BEGIN
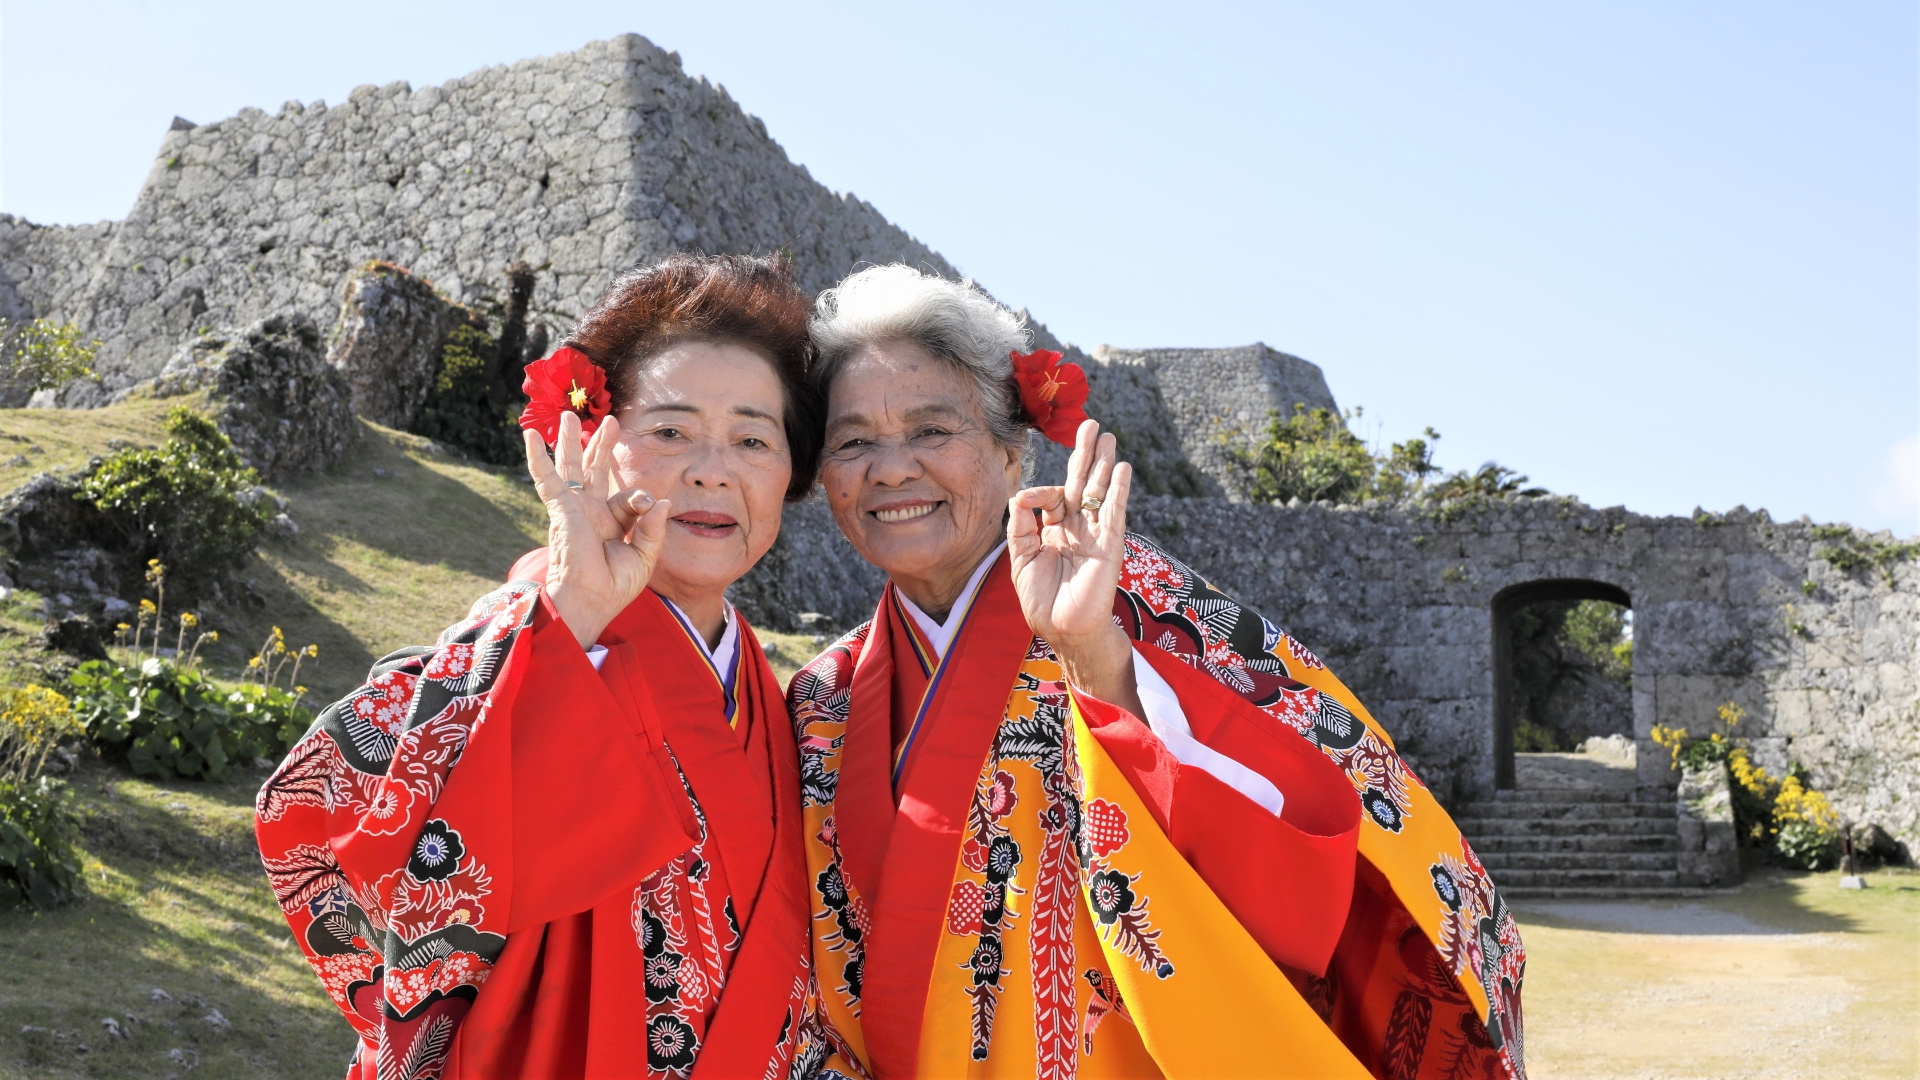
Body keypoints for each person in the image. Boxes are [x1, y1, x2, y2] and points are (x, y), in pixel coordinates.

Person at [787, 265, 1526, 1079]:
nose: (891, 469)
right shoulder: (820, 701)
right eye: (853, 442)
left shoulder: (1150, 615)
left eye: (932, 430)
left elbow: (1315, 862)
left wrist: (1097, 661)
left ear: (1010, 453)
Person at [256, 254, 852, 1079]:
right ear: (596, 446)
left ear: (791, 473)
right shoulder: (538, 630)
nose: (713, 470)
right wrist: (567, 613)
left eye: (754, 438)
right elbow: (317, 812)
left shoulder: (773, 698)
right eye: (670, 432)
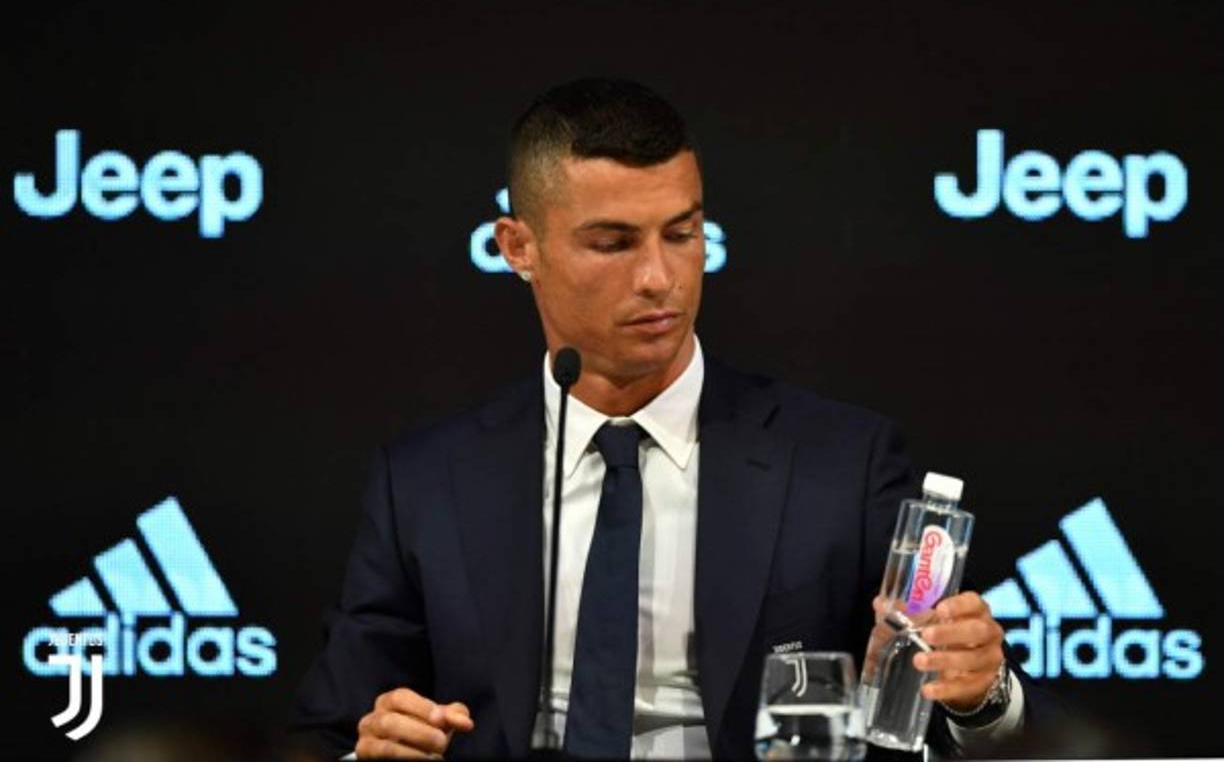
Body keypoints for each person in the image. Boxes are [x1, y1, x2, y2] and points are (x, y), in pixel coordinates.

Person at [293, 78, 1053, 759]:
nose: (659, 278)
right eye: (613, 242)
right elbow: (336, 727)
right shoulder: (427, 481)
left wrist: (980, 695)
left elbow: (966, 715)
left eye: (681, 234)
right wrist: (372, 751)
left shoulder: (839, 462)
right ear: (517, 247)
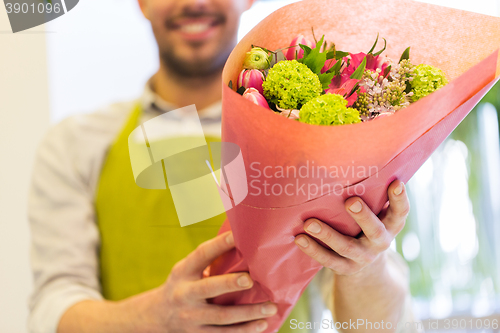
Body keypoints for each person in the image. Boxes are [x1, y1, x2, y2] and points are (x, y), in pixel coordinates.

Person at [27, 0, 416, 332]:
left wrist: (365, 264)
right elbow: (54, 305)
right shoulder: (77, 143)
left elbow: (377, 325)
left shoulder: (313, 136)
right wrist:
END
### Task statement
Leaving the pictures aside, write out only the lines from the one containing "right ear: (517, 247)" through the end of the material, exactly as they stand.

### Solution below
right ear: (517, 247)
Body keypoints for each person in the image. Boxes are [x1, y1, x2, y2] and points are (x, y), in pixel coordinates.

Person at [27, 0, 416, 332]:
left wrist: (365, 264)
right elbow: (54, 305)
right shoulder: (77, 143)
left elbow: (377, 325)
left shoulder: (313, 136)
right wrist:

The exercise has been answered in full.